Oral Bruton’s tyrosine kinase inhibitor shows therapeutic potential in refractory pemphigus

B-cell signalling suppression with tirabrutinib appears to promote remission in patients with refractory pemphigus, as shown in a phase II trial. Furthermore, treatment has reduced oral corticosteroid exposure over time without any major safety concerns.

The open-label, single-arm phase II trial involved 16 Japanese patients (mean age 52.5 years; 50 percent male) with refractory pemphigus who were dosed with oral tirabrutinib 80 mg, administered postprandially once daily for 52 weeks.

All patients had been receiving appropriate treatment with an oral corticosteroid and adjuvant therapies. After 16 weeks of treatment with tirabrutinib, the corticosteroid dose was tapered to ≤10 mg/day of prednisolone equivalent.

The primary endpoint of complete remission after 24 weeks of treatment occurred in three patients, corresponding to a rate of 18.8 percent (95 percent confidence interval [CI], 6.6–43.0). By the end of treatment, at week 52, eight patients (50.0 percent) had achieved complete remission and 10 patients (62.5 percent) attained remission.

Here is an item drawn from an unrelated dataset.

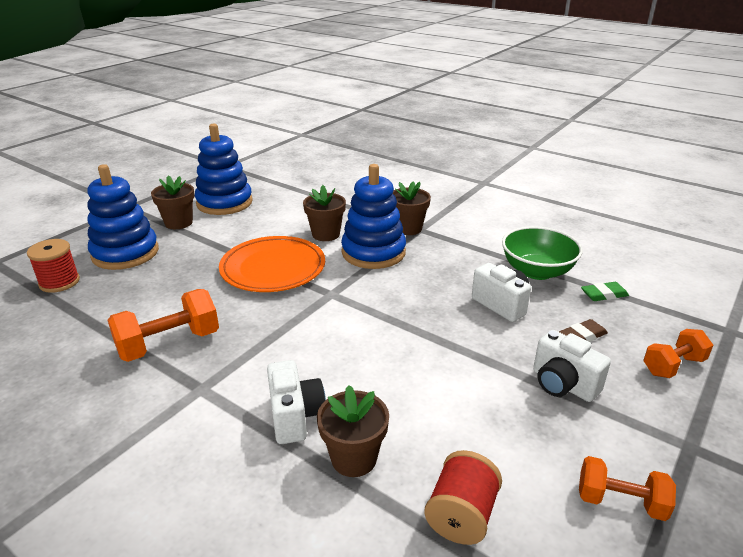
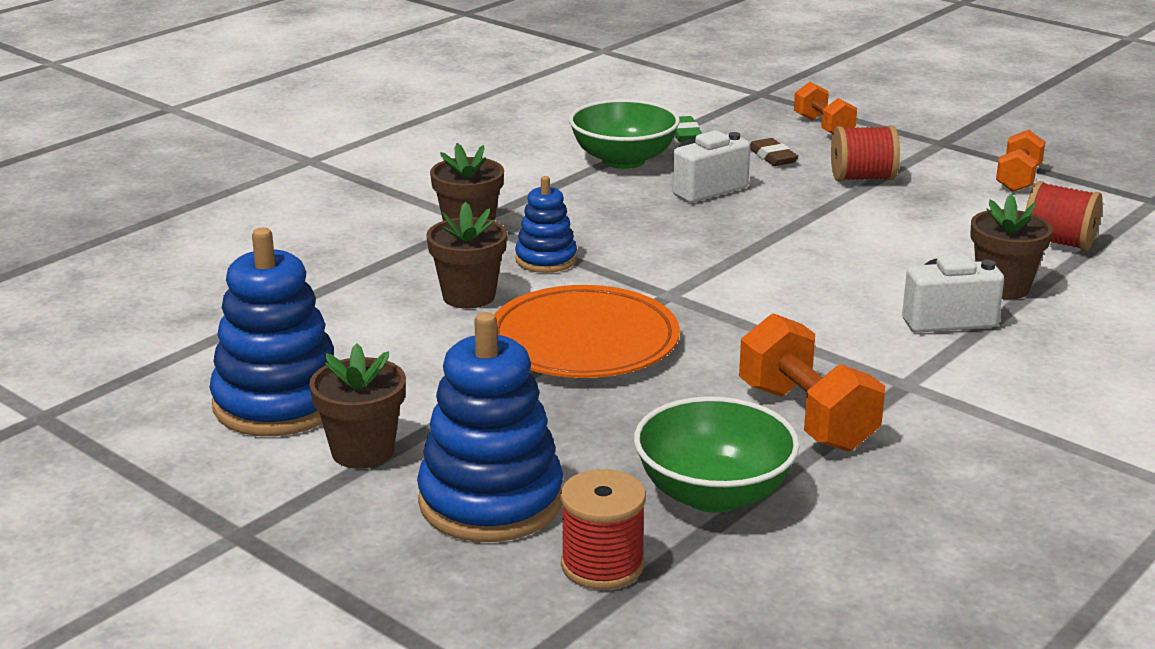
camera: 85 degrees left, 5 degrees down
blue stacking toy [341,164,406,269] -> blue stacking toy [515,176,577,273], size x0.56
white camera [533,330,611,402] -> red spool [831,125,900,181]
none -> green bowl [634,396,800,513]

The mean prednisolone dose decreased from 17.03 mg/day at baseline to 7.65 mg/day at week 52. The incidence rate of adverse events (AEs) was 87.5 percent, while the rate of adverse drug reactions was 43.8 percent. Tirabrutinib showed no association with all serious AEs and grade ≥3 AEs.

The findings suggest that oral tirabrutinib, a highly selective oral Bruton’s tyrosine kinase inhibitor, may represent a new treatment option for patients with refractory pemphigus.